Work request
Reproduce the text lines of every record below without any changes, and leave the pictures out of your answer.

Saved entries
___

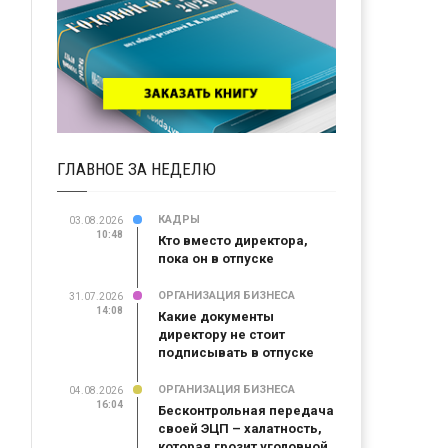
ГЛАВНОЕ ЗА НЕДЕЛЮ
КАДРЫ
03.08.2026
10:48
Кто вместо директора,
пока он в отпуске
ОРГАНИЗАЦИЯ БИЗНЕСА
31.07.2026
14:08
Какие документы
директору не стоит
подписывать в отпуске
ОРГАНИЗАЦИЯ БИЗНЕСА
04.08.2026
16:04
Бесконтрольная передача
своей ЭЦП – халатность,
которая грозит уголовной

___

Expected answer
ГЛАВНОЕ ЗА НЕДЕЛЮ
КАДРЫ
03.08.2026
10:48
Кто вместо директора,
пока он в отпуске
ОРГАНИЗАЦИЯ БИЗНЕСА
31.07.2026
14:08
Какие документы
директору не стоит
подписывать в отпуске
ОРГАНИЗАЦИЯ БИЗНЕСА
04.08.2026
16:04
Бесконтрольная передача
своей ЭЦП – халатность,
которая грозит уголовной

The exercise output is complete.